The "no gc" crowd

Jonathan M Davis jmdavisProg at gmx.com
Thu Oct 10 00:24:28 PDT 2013


On Thursday, October 10, 2013 08:38:31 Jacob Carlborg wrote:
> On 2013-10-10 05:55, Jonathan M Davis wrote:
> > That depends. It works with objects I think (for both shared and
> > immutable), but you definitely have to cast to immutable if you want an
> > immutable array or AA.
> > 
> > Also, casting _away_ shared is going to be a very common operation due to
> > how shared works. In order to use shared, you basically have to protect
> > the variable with a mutex or synchronized block, cast away shared, and
> > then use it as thread-local for whatever you're doing until you release
> > the lock (in which case, you have to be sure that there are no more
> > thread-local references to the shared object). As such, while it might be
> > possible to construct stuff directly as shared, it's going to have to be
> > cast to thread-local just to use it in any meaningful way. So, at this
> > point, I don't think that it even vaguely flies to try and make it so
> > that casting away shared is something that isn't typically done. It's
> > going to be done about as often as shared is used for anything other than
> > very basic stuff.
> 
> What's the reason for casting away "shared", is it to pass it to a
> function that doesn't accept "shared"? The it should be safe if you
> synchronize around the call? But that function could put away, the now ,
> unshared data, which is actually shared and cause problem?

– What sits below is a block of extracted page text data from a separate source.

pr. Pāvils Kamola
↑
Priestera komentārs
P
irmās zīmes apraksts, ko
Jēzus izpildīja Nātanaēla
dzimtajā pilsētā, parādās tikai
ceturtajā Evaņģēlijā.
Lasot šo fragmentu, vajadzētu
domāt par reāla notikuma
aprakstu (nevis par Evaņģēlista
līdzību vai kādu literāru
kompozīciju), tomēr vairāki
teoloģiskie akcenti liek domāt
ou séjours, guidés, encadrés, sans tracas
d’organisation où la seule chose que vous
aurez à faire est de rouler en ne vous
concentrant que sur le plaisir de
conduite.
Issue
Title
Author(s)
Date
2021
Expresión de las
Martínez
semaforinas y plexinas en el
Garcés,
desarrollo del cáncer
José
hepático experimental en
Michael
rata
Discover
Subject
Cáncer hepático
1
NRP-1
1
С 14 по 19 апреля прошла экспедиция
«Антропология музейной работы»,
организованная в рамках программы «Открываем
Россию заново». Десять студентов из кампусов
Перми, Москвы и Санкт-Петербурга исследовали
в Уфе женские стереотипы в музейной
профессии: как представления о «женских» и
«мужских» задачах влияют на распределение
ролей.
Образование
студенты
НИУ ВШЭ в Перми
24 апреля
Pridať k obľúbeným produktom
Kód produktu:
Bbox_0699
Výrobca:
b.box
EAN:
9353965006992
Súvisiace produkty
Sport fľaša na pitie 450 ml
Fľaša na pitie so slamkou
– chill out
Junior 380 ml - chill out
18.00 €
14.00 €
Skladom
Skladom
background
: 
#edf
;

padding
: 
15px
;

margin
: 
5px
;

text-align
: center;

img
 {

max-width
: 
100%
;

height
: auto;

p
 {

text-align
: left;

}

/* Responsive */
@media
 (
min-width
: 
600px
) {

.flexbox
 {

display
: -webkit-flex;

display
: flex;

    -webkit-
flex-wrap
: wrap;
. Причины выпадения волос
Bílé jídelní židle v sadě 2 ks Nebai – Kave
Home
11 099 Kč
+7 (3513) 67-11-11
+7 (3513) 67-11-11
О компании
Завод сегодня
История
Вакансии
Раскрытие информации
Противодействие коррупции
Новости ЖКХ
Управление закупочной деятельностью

Pretty much nothing accepts shared. At best, templated functions accept 
shared. Certainly, shared doesn't work at all with classes and structs unless 
the type is specifically intended to be used as shared, because you have to 
mark all of its member functions shared to be able to call them. And if you 
want to use that class or struct as both shared and unshared, you have to 
duplicate all of its member functions.

That being the case, the only way in general to use a shared object is to 
protect it with a lock, cast it to thread-local (so that it can actually use 
its member functions or be passed to other functions to be used), and then use 
it. e.g.

synchronized
{
     auto tl = cast(T)mySharedT;
     auto result = tl.foo();
     auto result2 = bar(tl);
}

Obviously, you then have to make sure that there are no thread-local 
references to the shared object when the lock is released, but without casting 
away shared like that, you can't do much of anything with it. So, similar to 
when you cast away const, it's up to you to guarantee that the code doesn't 
violate the type system's guarantees - i.e. that a thread-local variable is 
not accessed by multiple threads. So, you use a lock of some kind to protect 
the shared variable while it's treated as a thread-local variable in order to 
ensure that that guarantee holds. Like with casting away const or with 
@trusted, there's obviously risk in doing this, but there's really no other 
way to use shared at this point - certainly not without it being incredibly 
invasive to your code and forcing code duplication.